Great Plains Studies, Center for

 

Date of this Version

Fall 2001

Citation

Great Plains Quarterly Vol. 21, No. 4, Fall 2001, pp. 345.

Comments

Copyright 2001 by the Center for Great Plains Studies, University of Nebraska-Lincoln

Abstract

This spectacular volume, with 260 works in color and 510 in black and white, records the Eugene and Clare Thaw collection of Native American art now housed in a wing of the Fenimore Art Museum in Cooperstown, New York. Introductory essays by Eugene Thaw, Gilbert Vincent, and Ralph Coe exploring the origins of the collection and its eventual move to Cooperstown set the stage for eight individual essays by various scholars introducing each of the cultural areas into which the holdings are divided. The Thaw collection was built around the collectors' aesthetic responses to individual works rather than anthropological interest, making it one of very few major collections of Native art to have developed in this manner.

Educated as an art historian, Eugene Thaw became a major art dealer specializing in European master drawings. Gradually his own collecting expanded and, with Clare Thaw's first purchase of a northern Athabascan beaded pillow sham, the couple's interest in Native American art began. Initially they focused on art that incorporated images of the American flag but soon included masterpieces not bound by that theme. Only when they began to think about a museum location for their holdings 345 did they seek works that allowed the collection to become more fully representative; nonetheless, they still maintained high quality in the expanding breadth of the works.

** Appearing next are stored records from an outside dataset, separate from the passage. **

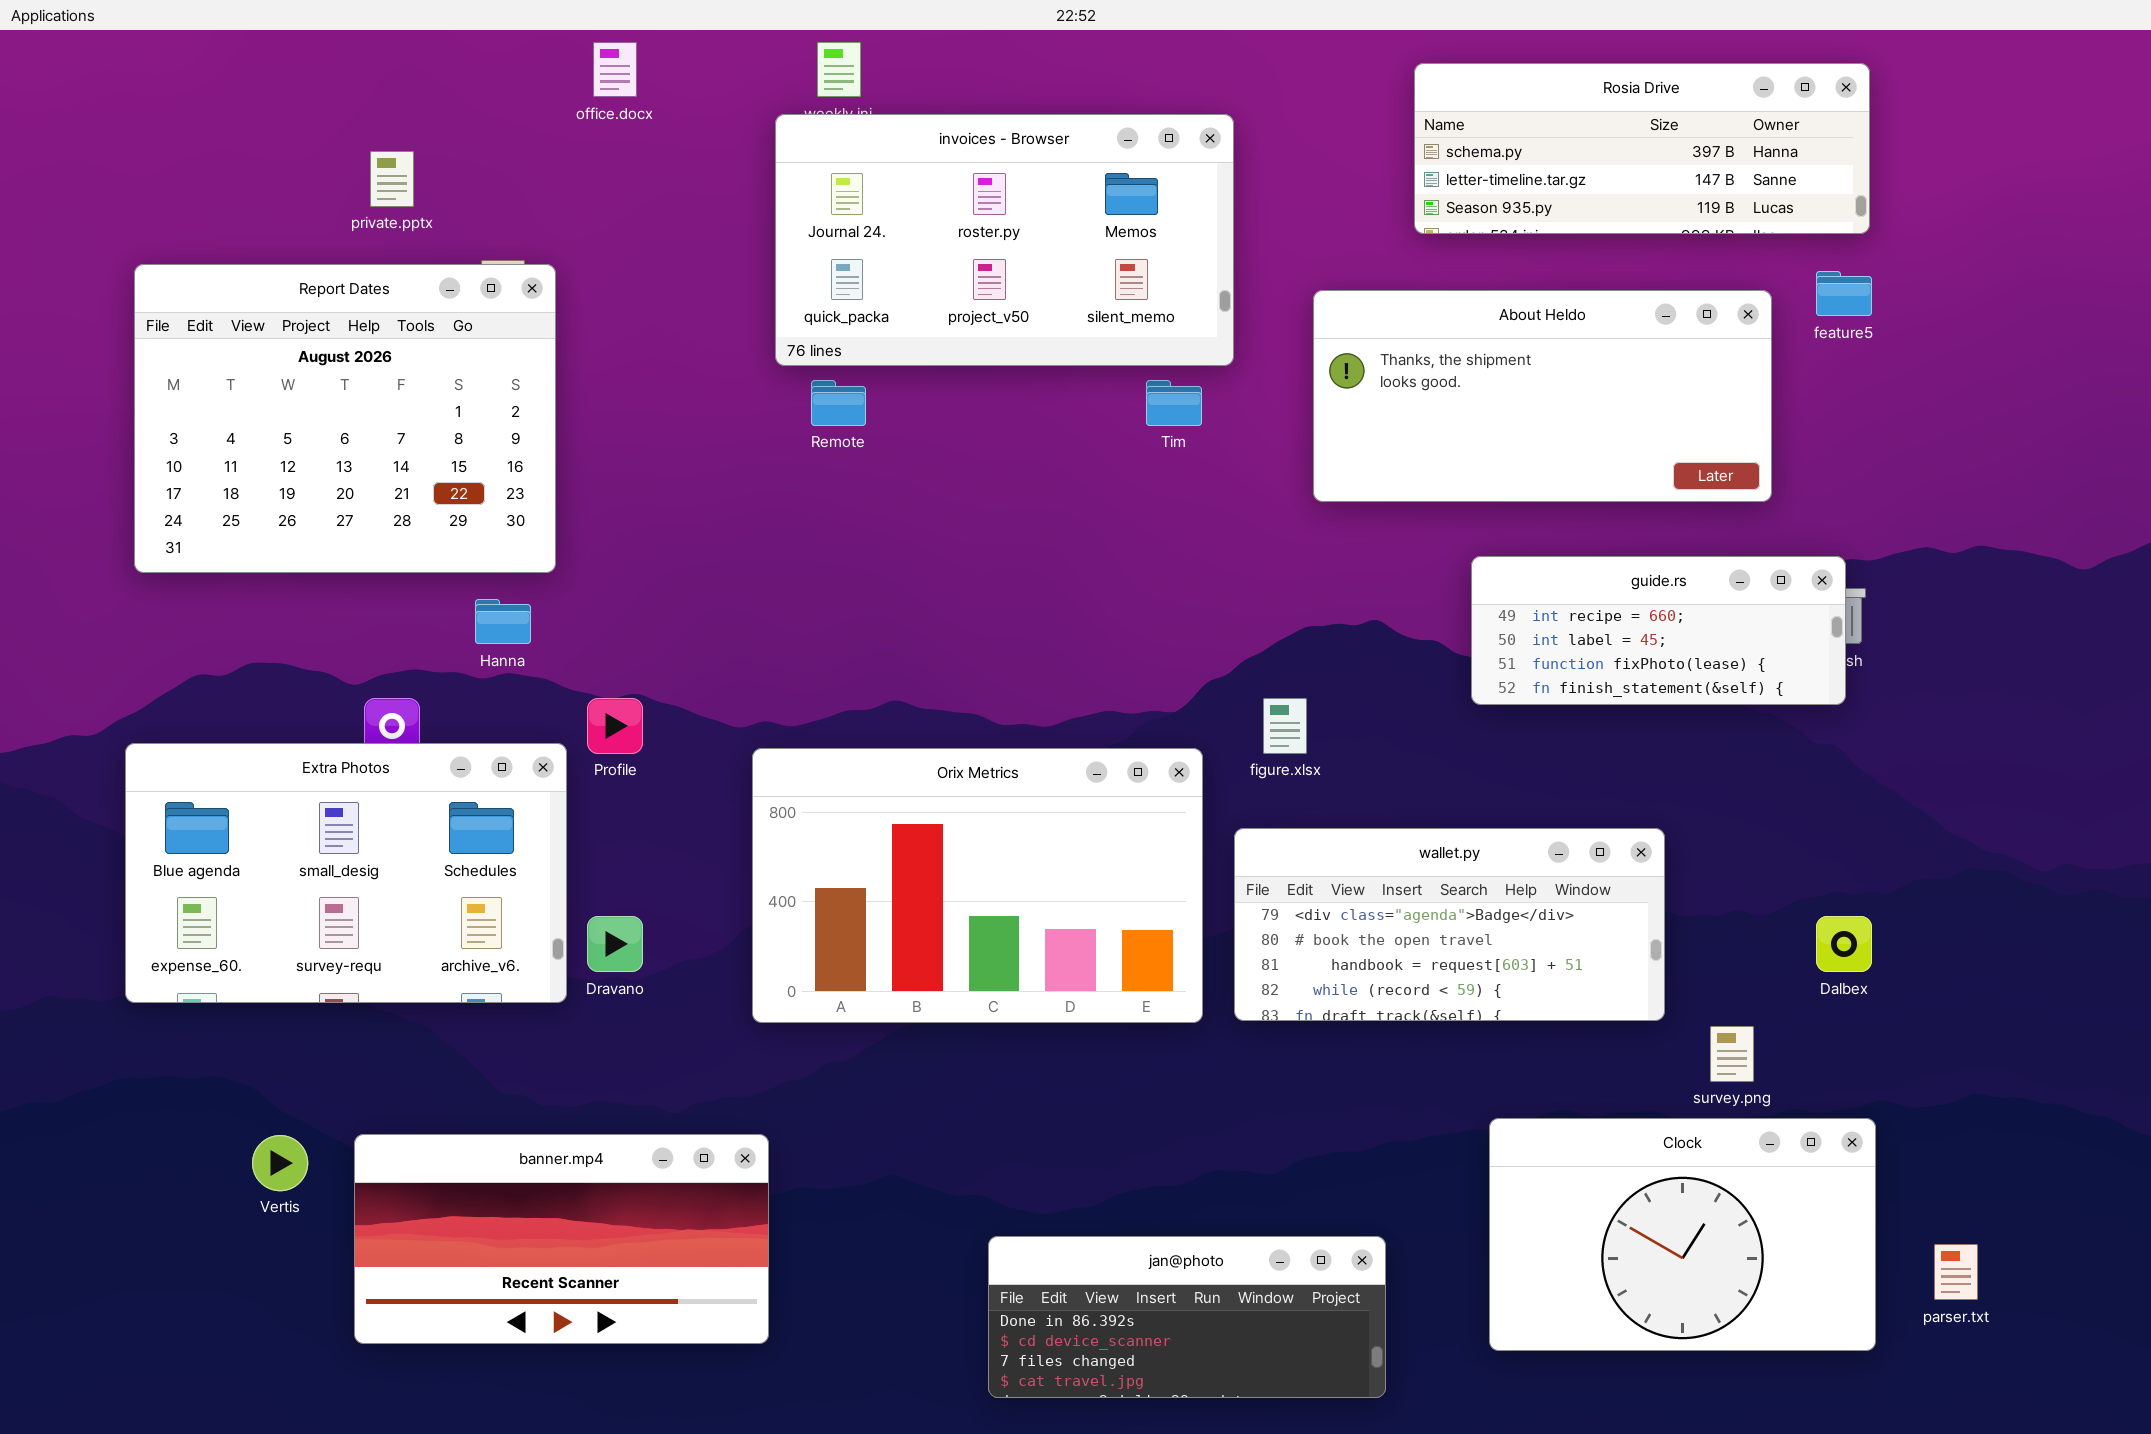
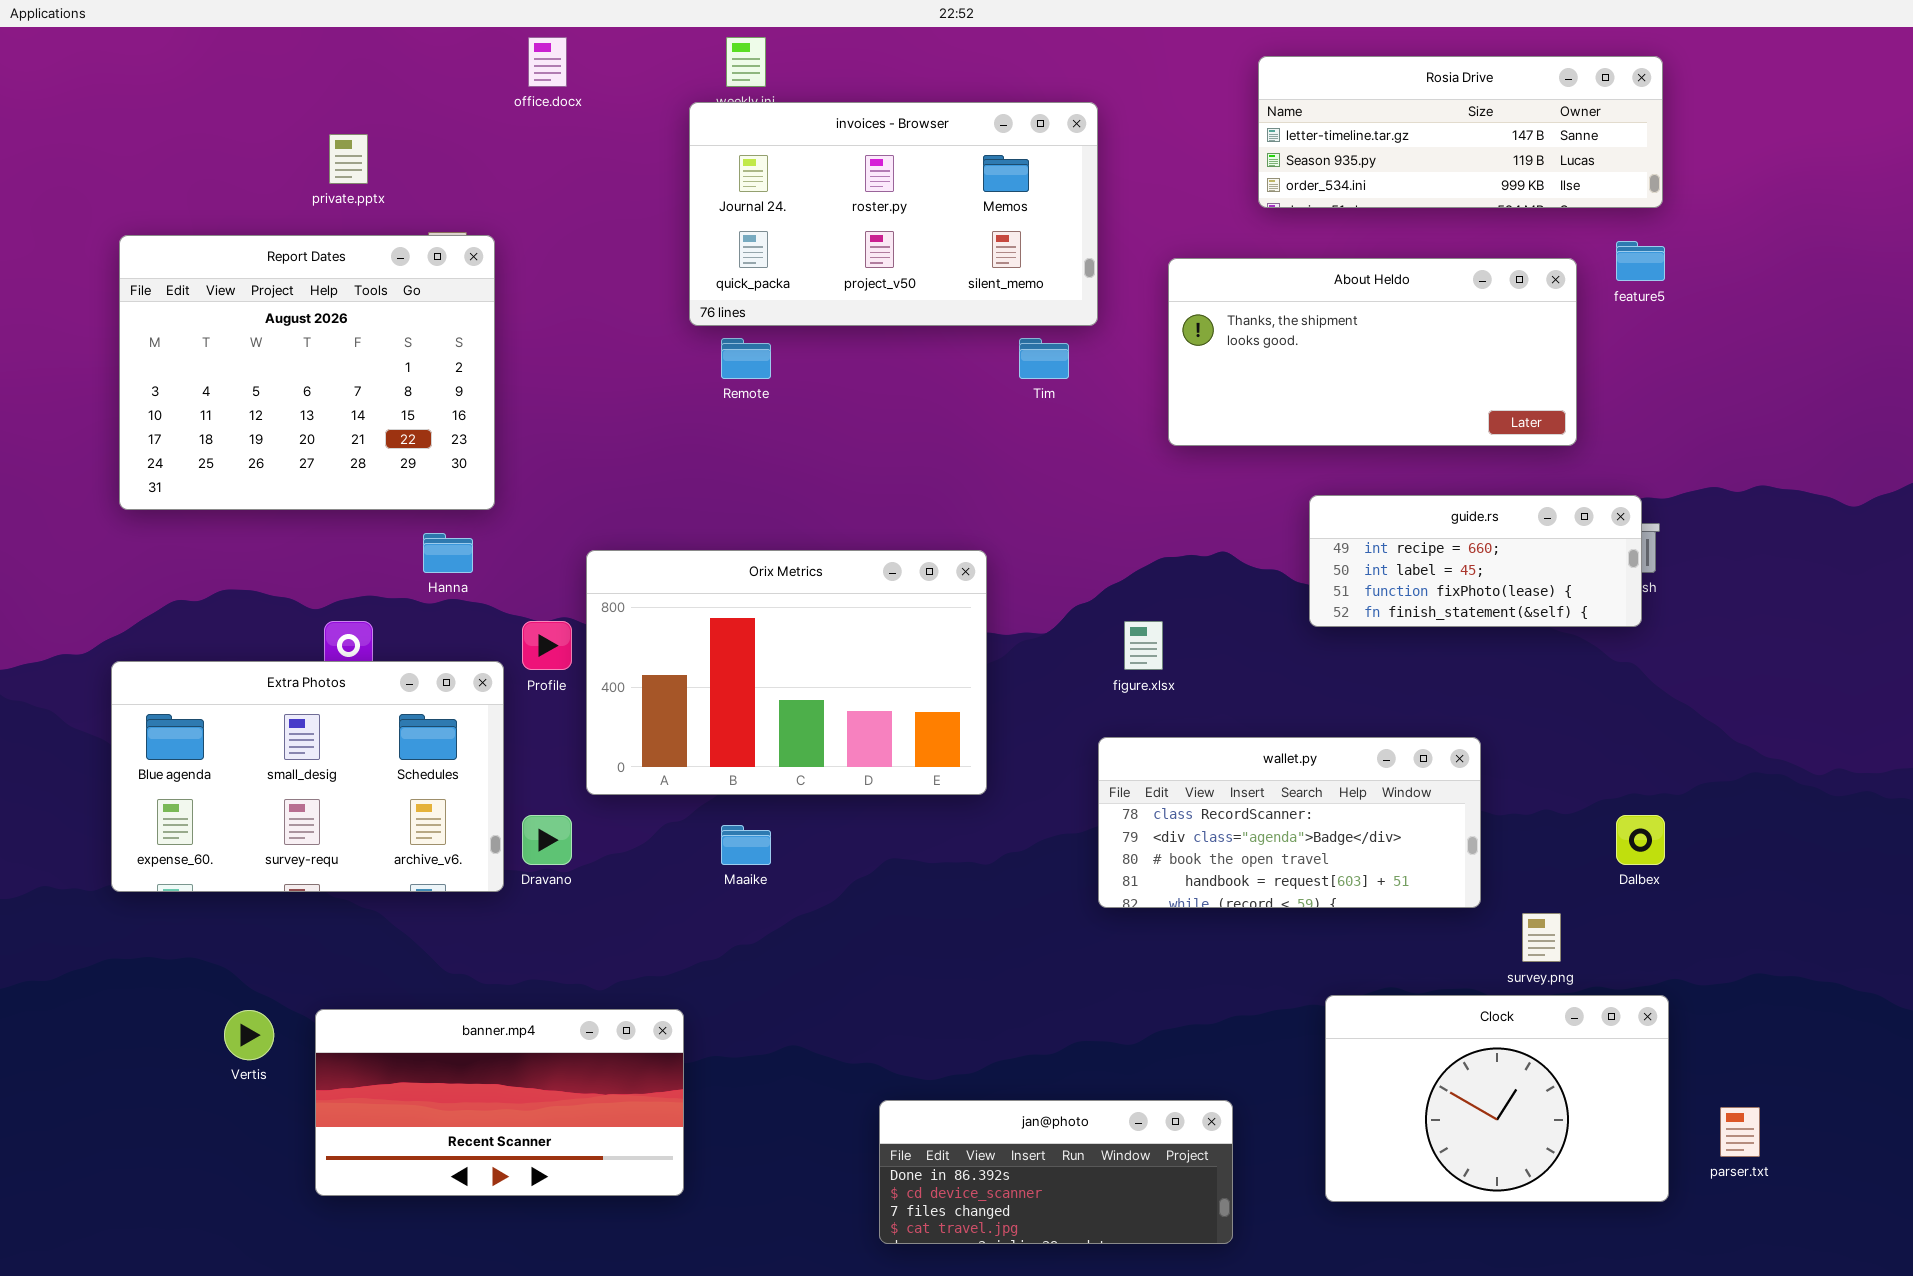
Rosia Drive: [1414,63,1870,234] -> [1258,56,1663,208], scrolled down 1 row
Orix Metrics: [752,748,1203,1023] -> [586,550,987,795], moved
wallet.py: [1234,828,1665,1021] -> [1098,737,1481,908], scrolled up 1 row

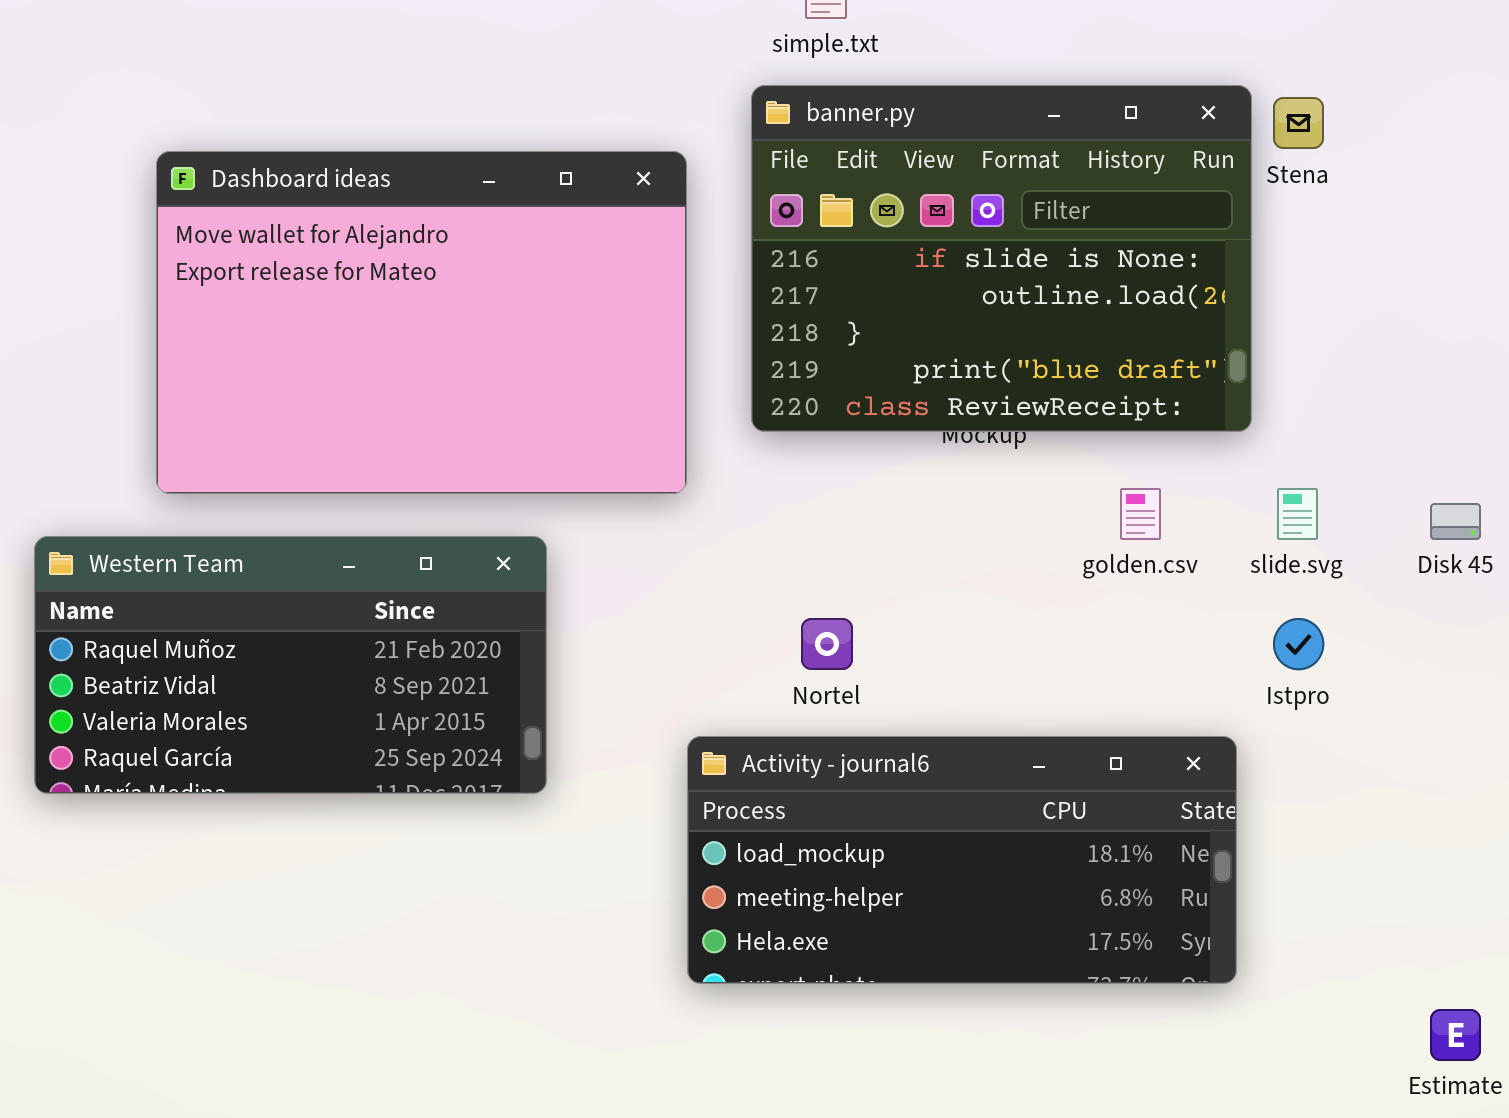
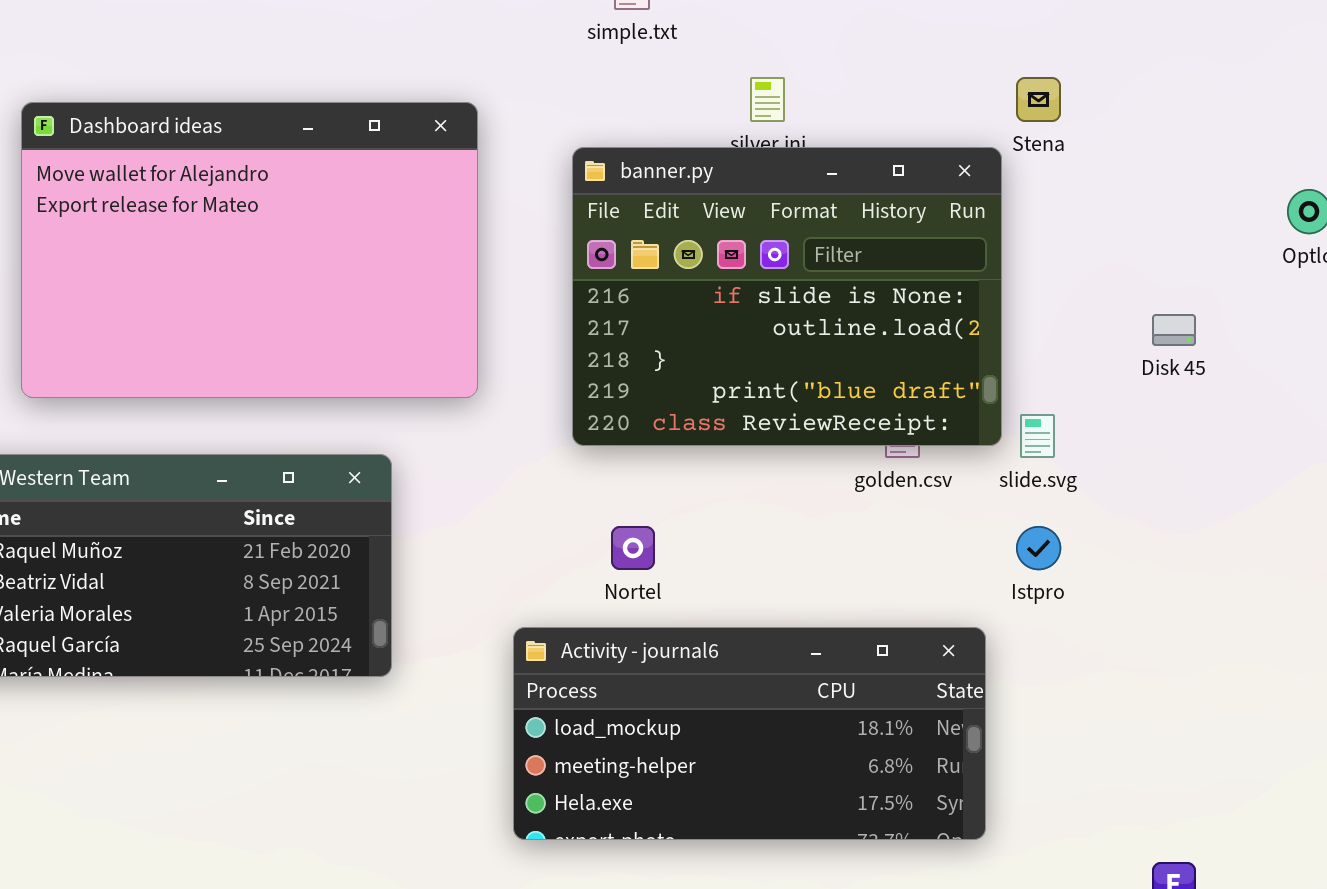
banner.py: [751,85,1252,432] -> [572,147,1002,446], moved
Dashboard ideas: [156,151,687,494] -> [21,102,478,398], moved
Disk 45: [1430,503,1481,540] -> [1152,314,1196,346], moved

Given the Thaws' location in New York, it is not surprising that the collection grew particularly strong in Woodlands area art. Through the fortunate timing of other purchases detailed in Coe's essay, they also obtained extraordinary examples of Northwest Coast work. These are the foremost areas of the collection. The Plains section, discussed in a brief essay by Ted Brasser that examines the Southern, Central and Northern Plains with a very small Plateau section, is quite strong in late-nineteenth-century beadwork, much of it incorporating flag imagery. Among the outstanding pieces are a beaded violin case and a horse mask, both Lakota, from approximately 1899. Drawings on paper are also well represented, most by only a few pages from individual books, but the seventy-six drawings of the Lakota chief Black Hawk's ledger are important in their exploration of visions and genre scenes of Lakota life. Various other Plains art forms also appear, ranging from painted hides from the first half of the nineteenth century to later nineteenth-century sculpture. An 1830-40 Northern Plains shirt and a pair of leggings are true masterpieces.